Friday, October 5, 2012
The privatization of "religion"?
I find the following two recent statements by the estimable Cardinal Dolan impossible to reconcile.
Statement 1, the more recent statement, is this:
"I am worried that we may be reducing religious freedom to a kind of privacy right to recreational activities, reducing the practice of religion to a Sabbath hobby, instead of a force that should guide our public actions, as Michelle Obama recently noted, Monday through Friday." The context is here.
Statement 2, the somewhat earlier statement, is as follows:
"That’s all it’s really about: religious freedom.
It’s not about access to contraception, as much as our local newspaper—surprise!—insists it is. The Church is hardly trying to impose its views on society, but rather resisting the government’s attempt to force its view on us.
Vast and unfettered access to chemical contraceptives and abortifacients—all easier to get, they tell me, than beer and cigarettes—will continue. If you think it’s still not enough, then subsidize them if you insist. Just don’t make us provide them and pay for them!" (emphasis added) The context is here.
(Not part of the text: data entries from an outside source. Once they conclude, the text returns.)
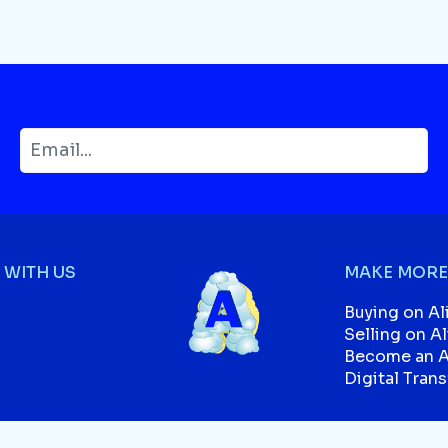
WITH US
MAKE MORE
Buying on Al
Selling on A
Become an Af
Digital Tran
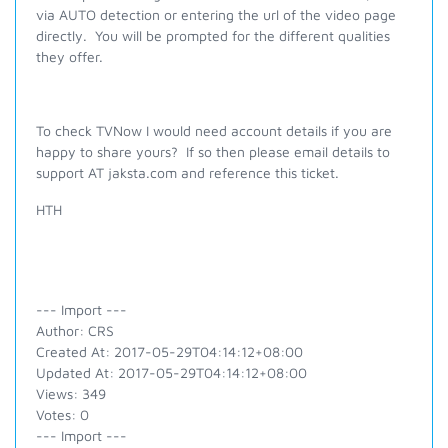
via AUTO detection or entering the url of the video page
directly. You will be prompted for the different qualities
they offer.
To check TVNow I would need account details if you are
happy to share yours? If so then please email details to
support AT jaksta.com and reference this ticket.
HTH
--- Import ---
Author: CRS
Created At: 2017-05-29T04:14:12+08:00
Updated At: 2017-05-29T04:14:12+08:00
Views: 349
Votes: 0
--- Import ---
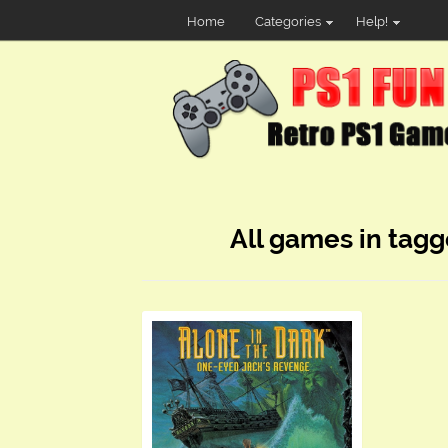
Home
Categories
Help!
All games in tagg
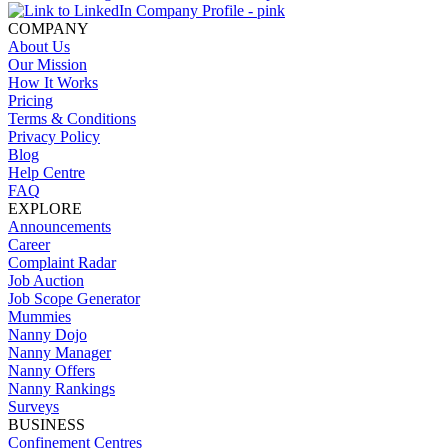
COMPANY
About Us
Our Mission
How It Works
Pricing
Terms & Conditions
Privacy Policy
Blog
Help Centre
FAQ
EXPLORE
Announcements
Career
Complaint Radar
Job Auction
Job Scope Generator
Mummies
Nanny Dojo
Nanny Manager
Nanny Offers
Nanny Rankings
Surveys
BUSINESS
Confinement Centres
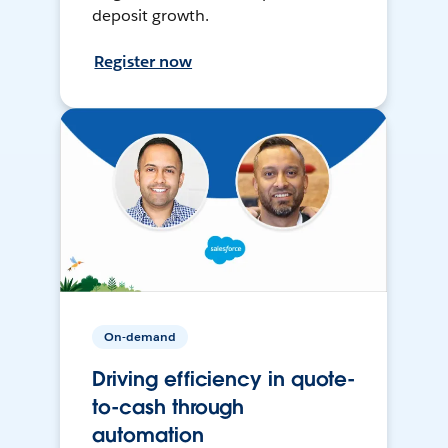
deposit growth.
Register now
On-demand
Driving efficiency in quote-
to-cash through
automation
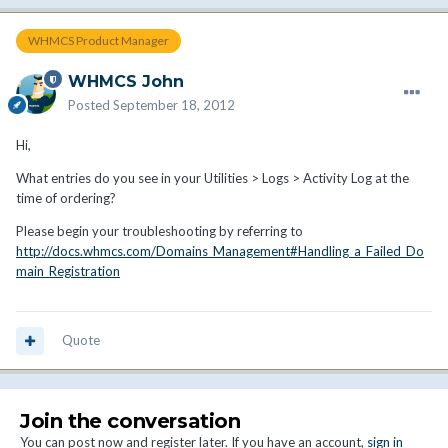
WHMCS Product Manager
WHMCS John
Posted
September 18, 2012
Hi,
What entries do you see in your Utilities > Logs > Activity Log at the
time of ordering?
Please begin your troubleshooting by referring to
http://docs.whmcs.com/Domains_Management#Handling_a_Failed_Do
main_Registration
Quote
Join the conversation
You can post now and register later. If you have an account,
sign in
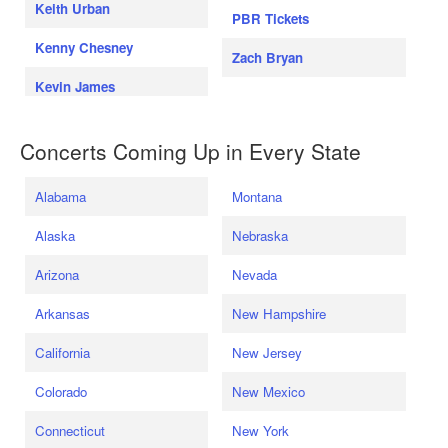
Keith Urban
PBR Tickets
Kenny Chesney
Zach Bryan
Kevin James
Concerts Coming Up in Every State
Alabama
Montana
Alaska
Nebraska
Arizona
Nevada
Arkansas
New Hampshire
California
New Jersey
Colorado
New Mexico
Connecticut
New York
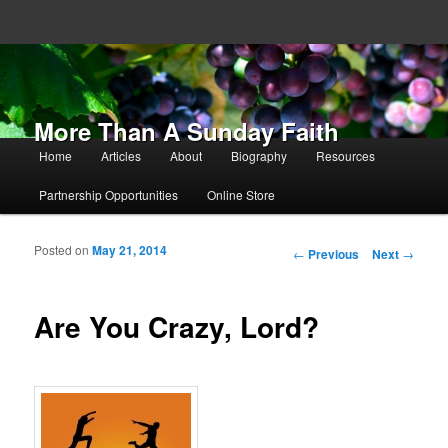
More Than A Sunday Faith
Main menu
Home
Articles
About
Biography
Resources
Skip to primary content
Skip to secondary content
Partnership Opportunities
Online Store
Posted on
May 21, 2014
Post navigation
←
Previous
Next
→
Are You Crazy, Lord?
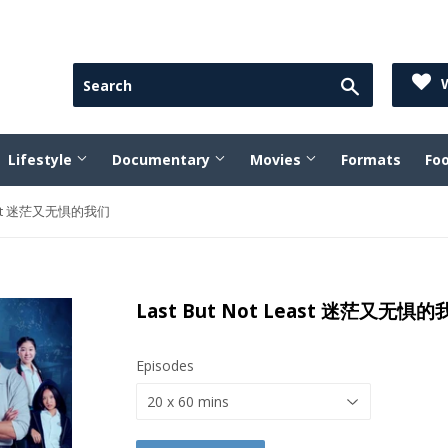
Search
W
Lifestyle
Documentary
Movies
Formats
Fo
Least 迷茫又无惧的我们
Last But Not Least 迷茫又无惧
Episodes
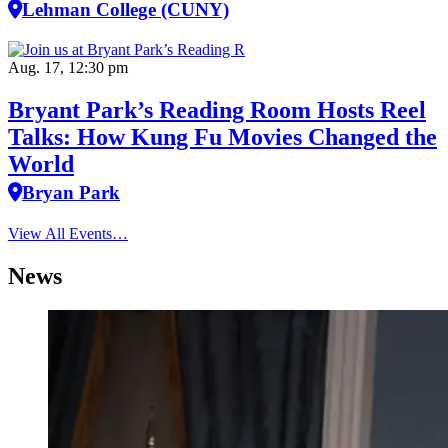
Lehman College (CUNY)
Aug. 17, 12:30 pm
Bryant Park’s Reading Room Hosts Reel
Talks: How Kung Fu Movies Changed the
World
Bryan Park
View All Events…
News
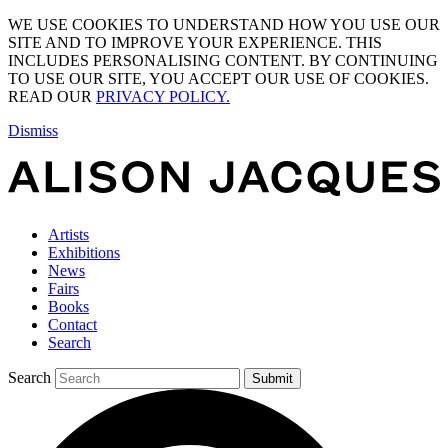
WE USE COOKIES TO UNDERSTAND HOW YOU USE OUR
SITE AND TO IMPROVE YOUR EXPERIENCE. THIS
INCLUDES PERSONALISING CONTENT. BY CONTINUING
TO USE OUR SITE, YOU ACCEPT OUR USE OF COOKIES.
READ OUR
PRIVACY POLICY.
Dismiss
Artists
Exhibitions
News
Fairs
Books
Contact
Search
Search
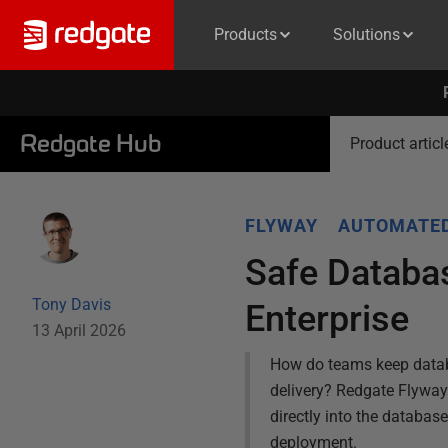
Products
Solutions
Redgate Hub
Product articl
FLYWAY
AUTOMATE
Safe Databa
Tony Davis
Enterprise
13 April 2026
How do teams keep databa
delivery? Redgate Flyway E
directly into the databas
deployment.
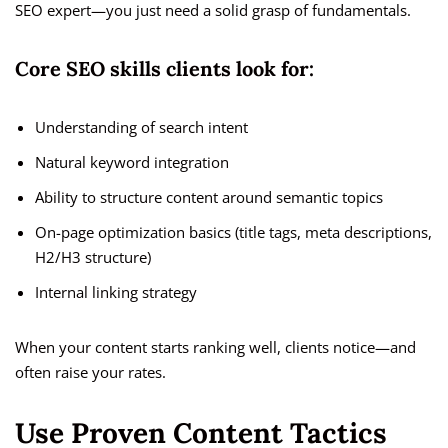
SEO expert—you just need a solid grasp of fundamentals.
Core SEO skills clients look for:
Understanding of search intent
Natural keyword integration
Ability to structure content around semantic topics
On-page optimization basics (title tags, meta descriptions,
H2/H3 structure)
Internal linking strategy
When your content starts ranking well, clients notice—and
often raise your rates.
Use Proven Content Tactics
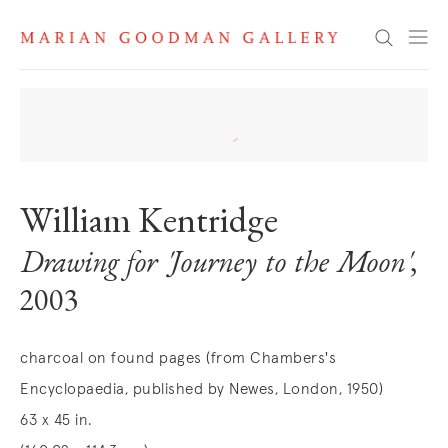
Search
William Kentridge
Drawing for 'Journey to the Moon'
,
2003
charcoal on found pages (from Chambers's
Encyclopaedia, published by Newes, London, 1950)
63 x 45 in.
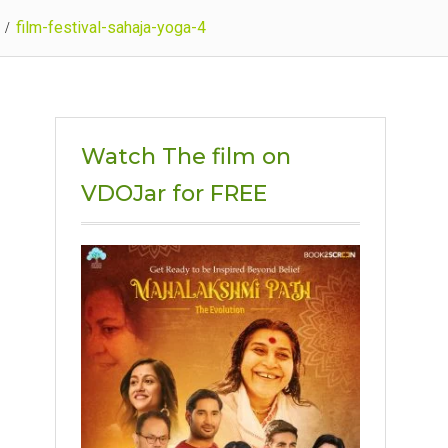
film-festival-sahaja-yoga-4
Watch The film on
VDOJar for FREE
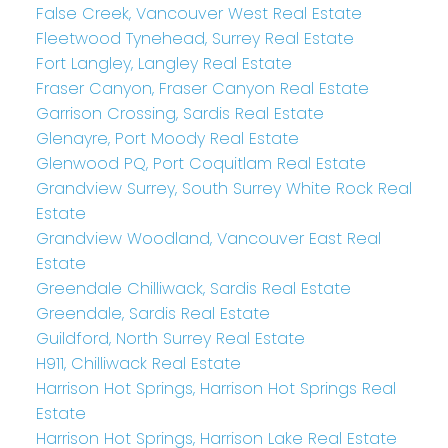
False Creek, Vancouver West Real Estate
Fleetwood Tynehead, Surrey Real Estate
Fort Langley, Langley Real Estate
Fraser Canyon, Fraser Canyon Real Estate
Garrison Crossing, Sardis Real Estate
Glenayre, Port Moody Real Estate
Glenwood PQ, Port Coquitlam Real Estate
Grandview Surrey, South Surrey White Rock Real
Estate
Grandview Woodland, Vancouver East Real
Estate
Greendale Chilliwack, Sardis Real Estate
Greendale, Sardis Real Estate
Guildford, North Surrey Real Estate
H911, Chilliwack Real Estate
Harrison Hot Springs, Harrison Hot Springs Real
Estate
Harrison Hot Springs, Harrison Lake Real Estate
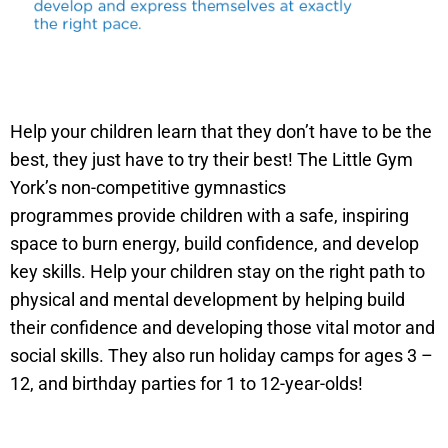
Help your children learn that they don’t have to be the
best, they just have to try their best! The Little Gym
York’s non-competitive gymnastics
programmes provide children with a safe, inspiring
space to burn energy, build confidence, and develop
key skills. Help your children stay on the right path to
physical and mental development by helping build
their confidence and developing those vital motor and
social skills. They also run holiday camps for ages 3 –
12, and birthday parties for 1 to 12-year-olds!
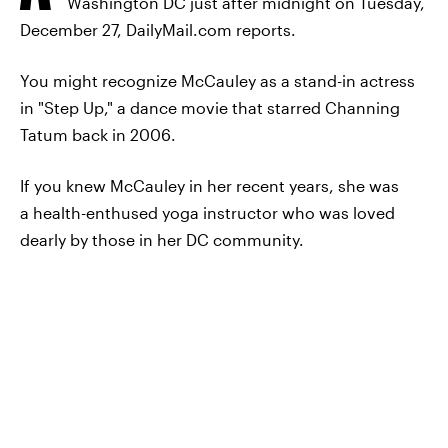
Washington DC just after midnight on Tuesday,
December 27, DailyMail.com reports.
You might recognize McCauley as a stand-in actress
in "Step Up," a dance movie that starred Channing
Tatum back in 2006.
If you knew McCauley in her recent years, she was
a health-enthused yoga instructor who was loved
dearly by those in her DC community.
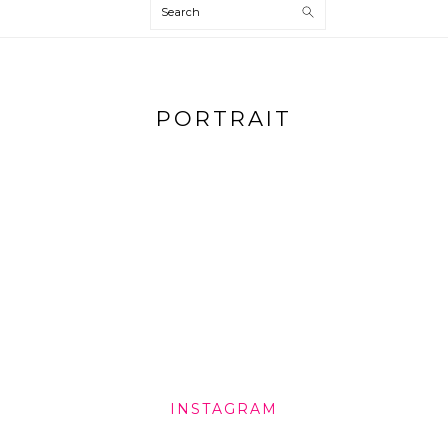
Search
PORTRAIT
INSTAGRAM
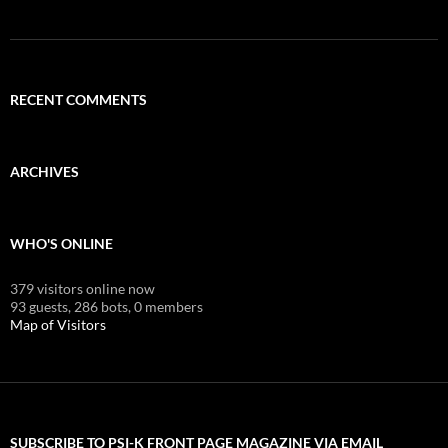
RECENT COMMENTS
ARCHIVES
WHO'S ONLINE
379 visitors online now
93 guests,
286 bots,
0 members
Map of Visitors
SUBSCRIBE TO PSI-K FRONT PAGE MAGAZINE VIA EMAIL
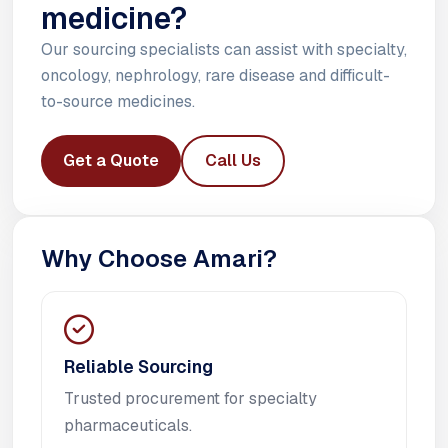
medicine?
Our sourcing specialists can assist with specialty,
oncology, nephrology, rare disease and difficult-
to-source medicines.
Get a Quote
Call Us
Why Choose Amari?
Reliable Sourcing
Trusted procurement for specialty
pharmaceuticals.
Statement 2 sure sounds like a plea to privatize the Catholic religion. The alternative would be for the Church to teach, as a "force . . . that guide[s] our public actions," that no one should engage in conduct that violates the moral law. When, instead, the claim is that what it's "all . . . about" is "religious freedom" and nothing more, the Church ceases to be a force that guides our public actions. It's not just about "religious freedom," however. It's also and fundamentally about the Church's divine mission to correct and transform society.